Much of the focus is on a House resolution which essentially calls for a blockade of Iran. List of sponsors includes Wisconsin Dems Ron Kind and Steve Kagen and Repub Paul Ryan.
Does your opinion matter? United for Peace and Justice reports that two members of Congress already have changed their minds after being challenged by local peace organizations. This report from St. Louis tells of one of the successes.
Wondering what to say? Here’s a letter from former Milwaukee Mayor John Norquist and his wife, Susan Mudd, to their Congressional representative, Jan Schakowsky. (Norquist and Mudd now live in Chicago, where he heads the Congress for a New Urbanism.):
To the Honorable Jan Schakowsky:
We share the concern that many hold for the future of Israel. We have visited there and have close friends there.
We are disappointed, nevertheless, that you chose to co sponsor House Resolution 362 which calls on President Bush to impose harsh sanctions on Iran.
These sanctions include among other things cutting Iran off from all refined petroleum products. Your resolution specifically authorizes a naval blockade and would amount to a declaration of war on Iran.

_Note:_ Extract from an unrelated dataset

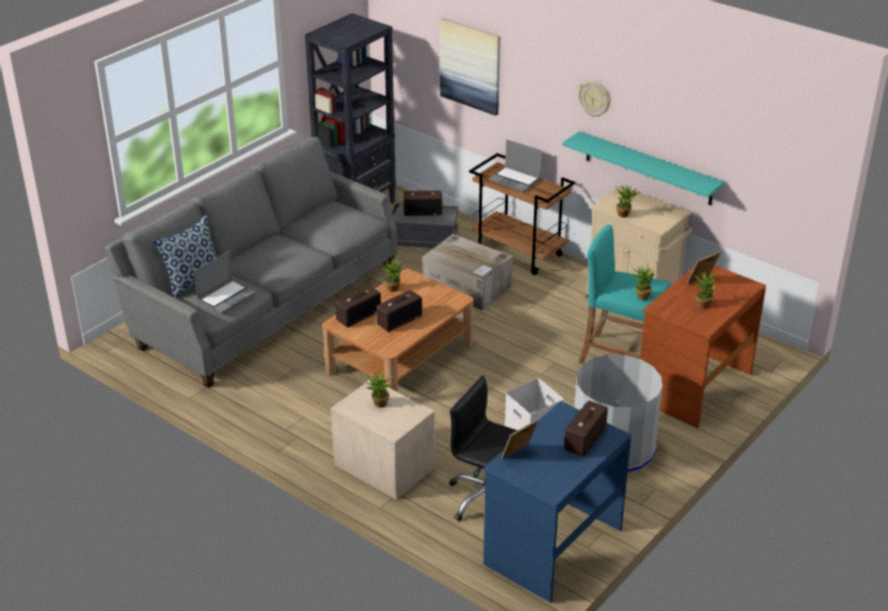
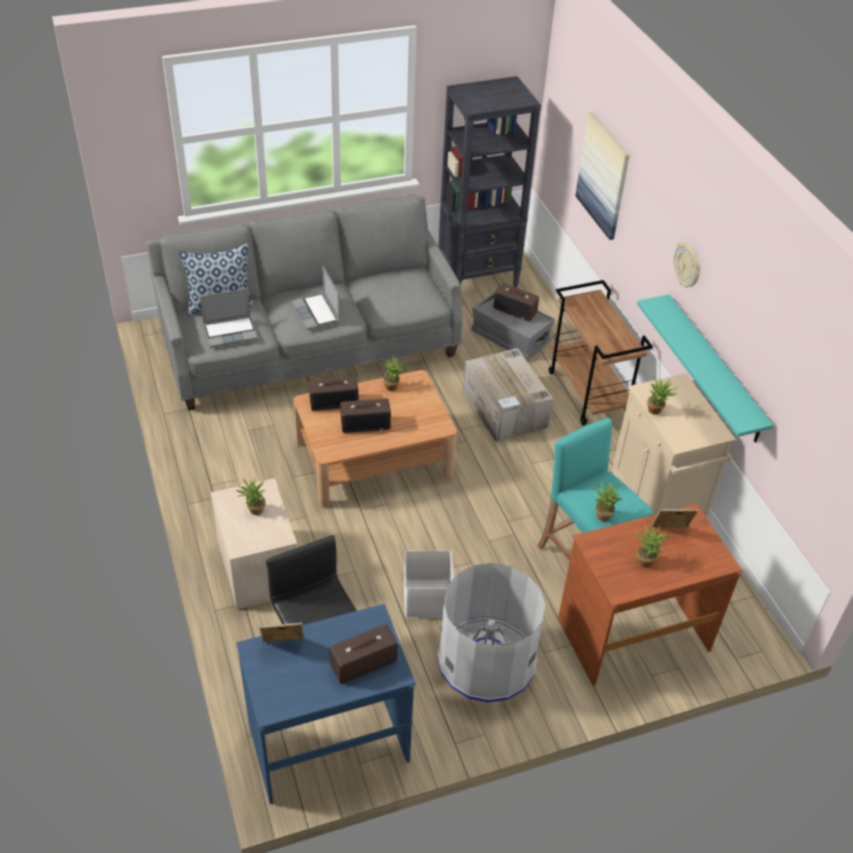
camera: 30 degrees right, 10 degrees up
laptop [489,139,542,192] -> laptop moved to [292,266,340,330]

If the sanctions proposed in this resolution are adopted Iran would have the right under international law to defend itself. With their location next to the narrow entrance to the Persian Gulf Iran would have the opportunity to disrupt much of the world’s oil supply and with their location next to Iraq, the Iranis with their Shia allies would be in position to attack US occupation forces in Iraq.
If you look at the map you will see that the truck convoy route from Kuwait to Baghdad
would be easy for the Irani Shia allies to attack should hostilities begin. Worst case scenario- our troops are cut off from food, water and fuel. They might even have to fight their way out of Iraq.
Please reconsider; your Resolution could set off a bloody and costly war. If war comes you will hold some of the responsibility.
Well said. “If war comes, you will hold some of the responsibility.”
And if we don’t do anything to try to prevent it, so will you and I.
Norquist, whose father, Ernie, was a survivor of the Bataan death march, adds in a email: The continuous US truck convoys from Kuwait to Baghdad are the main supply route for the US Army in Iraq. The Marines in Anbar and w. Iraq are supplied out of Jordan. So the US Army is particularly vulnerable to Shia forces in south Iraq. If the line was cut the US Army could find itself very vulnerable without food, water or fuel. Thinking of my father’s WWII situation, this could be the most devastating defeat for the US Army since Bataan in April 1942.